75 Jahre Auto Union GmbH oder: Ingolstadts Weg zur Autostadt
Audi hat Ingolstadt gewandelt. Die Historie der Stadt hängt untrennbar mit der Geschichte des Autobauers zusammen – sie beginnt nach dem Krieg mit einem Ersatzteillager. Vor 75 Jahren startet die Fahrzeugproduktion.
Die Geschichte der Auto Union ist eng mit dem Werk an der Ettinger Straße in Ingolstadt verbunden. Vor 75 Jahren wird die Auto Union als GmbH neu gegründet, vor 65 Jahren die Produktionsstätte gebaut. Das Audi-Werk in ist eine kleine Welt für sich. Ach was – eine große Welt. Immerhin ist das Werksgelände des Automobilherstellers angeblich größer als das Fürstentum Monaco. Aber Audi war nicht immer an der Ettinger Straße beheimatet. Schaut man in die Historie des Fahrzeugherstellers, erlebt man nicht nur Höhen und Tiefen, sondern auch Ende und Neuanfang. Ein Blick mit Ralf Friese, Historiker bei Audi Tradition, zurück auf die Neuanfänge der Auto Union nach dem Zweiten Weltkrieg und auf den Weg hin zu dem heutigen Werk im Norden von Ingolstadt.
Die Auto Union war vor dem Zweiten Weltkrieg und bis 1945 ein riesiges Unternehmen. Als der Krieg vorbei war, endete diese Ära jedoch. Die Auto Union AG, die ihren Sitz in Chemnitz hatte und damit in der sowjetischen Besatzungszone beheimatet war, wurde liquidiert. Allerdings hatte das Unternehmen auch Standorte im Westen. Viele aus der Führungsriege und auch ein Teil der Mitarbeiter und Ingenieure waren in den Westen geflohen und suchten neue Betätigungsfelder und einen Neuanfang im Fahrzeugbau.
Ingolstadt rückte laut Friese eher zufällig in den Fokus der ehemaligen AutoUnion-Manager. Es habe zwar eine innige Beziehung der Familien Hahn und Bruhn zu Graf Max von Sandizell, bekannt auch als „Renngraf“, gegeben. Carl Hahn und Richard Bruhn gehörten zu den Mitinitiatoren zur Schaffung einer neuen Auto Union. Aber ob das ausschlaggebend gewesen sei, bezweifelt der Historiker. Vielmehr hätten in Ingolstadt nicht nur die notwendigen Räumlichkeiten zur Verfügung gestanden, sondern auch die zentrale Lage zwischen München, Nürnberg und Stuttgart habe wohl einen Einfluss gehabt.

--------------------------------

## AUFGABENLISTE
1/ Bitte schreiben Sie aus dem Textauszug über die Auto Union in Ingolstadt alles von „Die Geschichte der“ bis hinunter zu „Norden von Ingolstadt.“ wortgetreu ab.
2/ Führen Sie den Textauszug über die Auto Union in Ingolstadt im Anschluss an seinen letzten Satz fort.
Das Material spielt hierbei keine Rolle.

## MATERIALLISTE
--------------------------------

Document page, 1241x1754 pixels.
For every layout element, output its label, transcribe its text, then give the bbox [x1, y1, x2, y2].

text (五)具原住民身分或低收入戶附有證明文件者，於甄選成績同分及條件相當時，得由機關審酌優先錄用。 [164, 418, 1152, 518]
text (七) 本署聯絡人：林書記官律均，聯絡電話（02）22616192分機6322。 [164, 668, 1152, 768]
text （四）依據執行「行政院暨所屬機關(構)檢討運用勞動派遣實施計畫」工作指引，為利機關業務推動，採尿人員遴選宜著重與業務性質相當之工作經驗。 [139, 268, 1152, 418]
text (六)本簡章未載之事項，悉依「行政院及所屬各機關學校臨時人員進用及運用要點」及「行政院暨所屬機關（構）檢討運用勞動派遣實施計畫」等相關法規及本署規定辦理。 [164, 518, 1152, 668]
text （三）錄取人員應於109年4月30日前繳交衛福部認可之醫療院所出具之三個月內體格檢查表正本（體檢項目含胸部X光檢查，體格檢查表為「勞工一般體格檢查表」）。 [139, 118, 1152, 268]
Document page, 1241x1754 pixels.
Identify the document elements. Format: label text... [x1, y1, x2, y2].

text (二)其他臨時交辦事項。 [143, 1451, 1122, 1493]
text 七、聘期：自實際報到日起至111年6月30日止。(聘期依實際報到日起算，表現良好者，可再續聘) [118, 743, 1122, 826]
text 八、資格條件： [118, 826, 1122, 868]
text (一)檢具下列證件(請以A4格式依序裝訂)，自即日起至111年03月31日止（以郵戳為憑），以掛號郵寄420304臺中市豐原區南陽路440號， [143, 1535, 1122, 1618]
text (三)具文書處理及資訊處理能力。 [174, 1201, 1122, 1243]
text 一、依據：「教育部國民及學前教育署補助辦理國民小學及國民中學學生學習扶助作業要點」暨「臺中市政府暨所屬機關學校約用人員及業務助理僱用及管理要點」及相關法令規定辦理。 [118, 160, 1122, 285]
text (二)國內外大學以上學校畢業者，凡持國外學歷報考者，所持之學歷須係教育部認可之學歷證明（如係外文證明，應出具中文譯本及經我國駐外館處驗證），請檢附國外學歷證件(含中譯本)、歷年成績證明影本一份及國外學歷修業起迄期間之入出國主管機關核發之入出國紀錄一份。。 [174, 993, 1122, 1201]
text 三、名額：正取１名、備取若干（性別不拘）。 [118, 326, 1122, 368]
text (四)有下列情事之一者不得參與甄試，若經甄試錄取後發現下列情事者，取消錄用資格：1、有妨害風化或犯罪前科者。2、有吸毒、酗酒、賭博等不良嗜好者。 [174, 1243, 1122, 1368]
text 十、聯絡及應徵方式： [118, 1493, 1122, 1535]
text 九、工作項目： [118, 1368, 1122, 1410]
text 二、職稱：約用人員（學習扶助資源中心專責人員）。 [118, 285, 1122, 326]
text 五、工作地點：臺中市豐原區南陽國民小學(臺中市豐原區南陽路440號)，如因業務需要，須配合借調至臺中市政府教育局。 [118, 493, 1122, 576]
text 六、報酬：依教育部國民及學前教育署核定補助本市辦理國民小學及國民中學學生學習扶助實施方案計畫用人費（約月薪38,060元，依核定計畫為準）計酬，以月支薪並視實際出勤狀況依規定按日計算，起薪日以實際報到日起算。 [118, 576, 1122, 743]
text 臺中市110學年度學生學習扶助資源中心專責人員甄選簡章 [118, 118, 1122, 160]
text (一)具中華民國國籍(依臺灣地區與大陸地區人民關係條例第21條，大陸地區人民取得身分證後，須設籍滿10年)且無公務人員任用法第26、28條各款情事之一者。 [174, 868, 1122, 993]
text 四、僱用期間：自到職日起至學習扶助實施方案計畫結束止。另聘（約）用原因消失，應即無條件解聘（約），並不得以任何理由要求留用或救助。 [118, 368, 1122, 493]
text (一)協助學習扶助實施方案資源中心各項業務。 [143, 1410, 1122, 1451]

--------------------------------

## ANTWORTEN ZU AUFGABEN
1/
Die Geschichte der Auto Union ist eng mit dem Werk an der Ettinger Straße in Ingolstadt verbunden. Vor 75 Jahren wird die Auto Union als GmbH neu gegründet, vor 65 Jahren die Produktionsstätte gebaut. Das Audi-Werk in ist eine kleine Welt für sich. Ach was – eine große Welt. Immerhin ist das Werksgelände des Automobilherstellers angeblich größer als das Fürstentum Monaco. Aber Audi war nicht immer an der Ettinger Straße beheimatet. Schaut man in die Historie des Fahrzeugherstellers, erlebt man nicht nur Höhen und Tiefen, sondern auch Ende und Neuanfang. Ein Blick mit Ralf Friese, Historiker bei Audi Tradition, zurück auf die Neuanfänge der Auto Union nach dem Zweiten Weltkrieg und auf den Weg hin zu dem heutigen Werk im Norden von Ingolstadt.

2/
Los ging alles mit einem Ersatzteillager für DKW-Fahrzeuge. Dafür, erzählt Friese, habe es nach dem Krieg einen enormen Markt gegeben, da viele DKW noch in Privatbesitz gewesen seien. An eine Fahrzeugproduktion habe damals niemand gedacht.
Die wurde erst 1949 und mithilfe eines bayerischen Staatsdarlehens in Höhe von 20 Millionen Mark begonnen. Mit der Neugründung der Auto Union als GmbH wurden in Ingolstadt Motorräder und DKW-Schnelllaster gefertigt. Alte Karten von Ingolstadt aus dieser Zeit zeigen die Produktionsstätten, gleich einem Flickenteppich, verstreut über die Innenstadt. Zentrale Bedeutung hatte der Volksfestplatz. Die verschiedenen Abteilungen der Auto Union erstreckten sich entlang der Dreizehner Straße weiter bis
zur Esplanade und waren darüber hinaus über das gesamte Stadtgebiet verteilt. Wechselhafte Zeiten lagen vor dem Unternehmen. 1958 übernahm die Daimler Benz AG mit ihrem Hauptaktionär Friedrich Flick die Auto Union GmbH. Man brauchte dringend Expansionsfläche und fasste auch moderne Produktionsanlagen ins Auge. Außerdem war der Automobilhersteller mitten in der wachsenden Stadt einfach fehl am Platz. Raum fand man nach zahlreichen Gesprächen mit Hunderten von Eigentümern im Norden der Stadt.
Die Ettinger Straße war damals noch eine Landstraße. Auf dem Areal des späteren Werks hatte sich unter anderem ein Truppenübungsplatz befunden, auf dem die Amerikaner nach Kriegsende Sprengstoff vernichtet hatten. Leider nicht gänzlich, wie sich bei der Beprobung des Geländes herausstellte.
Am 18. Juli 1958 war es dann so weit. Nach dem ersten Baggerbiss ging alles ganz schnell. Heutige Bauherrn von Großbaustellen mögen sich die Zeitspanne auf der Zunge zergehen lassen. Im August 1959 standen nicht nur die neuen Gebäude.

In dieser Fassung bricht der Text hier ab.